Ricorre oggi il decimo anniversario del naufragio avvenuto al largo delle coste di Lampedusa il 3 ottobre 2013 e nel quale sono morte 368 persone, la maggior parte eritrei. I superstiti sono stati 155, di cui 41 minori (uno solo accompagnato dalla famiglia). Quella di Lampedusa è stata una delle più gravi catastrofi marine del XXI, certamente una delle più grandi tragedie della migrazione attraverso il Mar Mediterraneo. Altre ne sono seguite, non ultima quella più recente di Cutro, ma quel naufragio rimane uno dei punti più dolenti della storia perché fu il primo di quelle dimensioni e quello che più è rimasto impresso nella memoria collettiva.
Eppure la strage poteva essere evitata. L’imbarcazione era un peschereccio lungo una ventina di metri ed era salpato dal porto libico di Misurata il 1º ottobre 2013. La barca era giunta a mezzo miglio dalle coste lampedusane quando i motori si sono bloccati poco lontano dall’Isola dei Conigli. Due imbarcazioni di pescatori erano passate poco lontano e l’assistente del capitano, per attrarre la loro attenzione aveva dato fuoco a uno straccio imbevuto di carburante. Quando lo straccio era quasi completamente bruciato, il marinaio, per non ustionarsi la mano, l’ha lasciato cadere sul ponte. Il legno imbevuto di carburante ha preso fuoco. I passeggeri, spaventati, si sono spostati da una parte dell’imbarcazione, che si è rovesciata . La barca ha girato su se stessa tre volte prima di colare a picco. Chi si trovava sul ponte è riuscito a gettarsi in mare. Chi era sottocoperta, soprattutto, donne e bambini, non ce l’ha fatta.
Nei giorni successivi al naufragio, le famiglie dei migranti si sono trovate in difficoltà. Non riuscivano a capire se tra i morti ci fossero i loro cari. «I sopravvissuti – ricorda oggi abba Mussie Zerai, sacerdote eritreo da anni vicino ai migranti – raccontavano che i passeggeri a bordo dell’imbarcazione erano quasi tutti eritrei e tra essi c’erano solo pochi etiopi. Il governo italiano, guidato allora da Enrico Letta, si è subito offerto di organizzare uno o più voli per far rimpatriare le salme in Eritrea. Ma qui sono sorte le prime complicazioni». Il governo di Asmara allora cercava di sminuire il flusso dei migranti in uscita dal Paese probabilmente per motivi di orgoglio nazionale o di prestigio internazionale. In Eritrea, dopo la strage, la dittatura ha così vietato l’affissione dei manifesti funebri con i nomi delle vittime. Non solo, ma il governo eritreo non si è detto disponibile ad accettare il rientro dei corpi se non fosse stato accertato, con un esame del Dna, che fossero realmente eritrei. «Per l’identificazione delle salme sono giunti da tutta Europa i parenti – osserva abba Mussie -, ma è stato difficile, ad eccezione di un centinaio di corpi, identificarne l’origine. Le bare sono così state seppellite in vari cimiteri della Sicilia».

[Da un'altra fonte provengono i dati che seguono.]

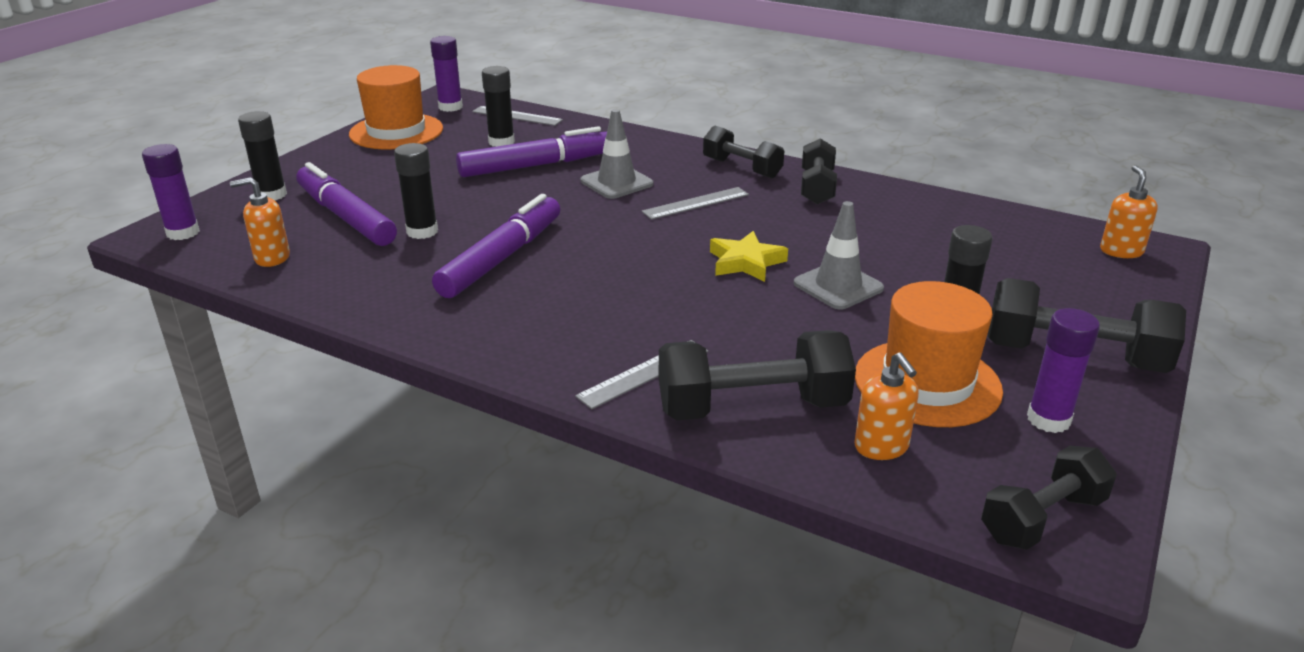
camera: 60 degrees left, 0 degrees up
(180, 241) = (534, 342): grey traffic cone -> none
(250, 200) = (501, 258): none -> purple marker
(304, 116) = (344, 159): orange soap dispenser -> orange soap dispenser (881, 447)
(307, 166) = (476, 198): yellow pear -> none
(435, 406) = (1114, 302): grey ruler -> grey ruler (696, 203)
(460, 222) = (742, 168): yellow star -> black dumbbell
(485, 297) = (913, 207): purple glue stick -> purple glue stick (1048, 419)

In seguito al naufragio è nato il Comitato 3 Ottobre che ha lavorato duramente per redigere il «Protocollo d’intesa per favorire il riconoscimento dei corpi senza identità dei naufragi di Lampedusa”, documento firmato dallo stesso Comitato e dal ministero degli Interni italiano. «A dieci anni dalla tragedia – commenta amaro Tareke Brhane, presidente del Comitato 3 ottobre – non possiamo dire che quel protocollo sia stato applicato. In Italia sono in vigore procedure particolari, ma diverse da quelle di altri Paesi. Non c’è uniformità nel riconoscimento delle vittime. Ciò è triste, soprattutto per le famiglie».
Per i morti del naufragio si è tenuta alla fine di ottobre 2013 una cerimonia funebre ad Agrigento, ma senza bare. «Quella cerimonia è stata una beffa per le stesse vittime – dice abba Mussie -. Oltre ai religiosi cattolici, ortodossi e musulmani sono stati invitati gli esponenti del governo di Asmara. Quello stesso governo dal quale i migranti fuggivano e che non riconoscevano i morti come eritrei. Non abbiamo potuto opporci, ma è stato un momento doloroso».
Il governo italiano, scosso dall’evento, ha poi dato vita a Mare Nostrum, una missione della Marina Militare che, negli anni, ha salvato centinaia di vittime.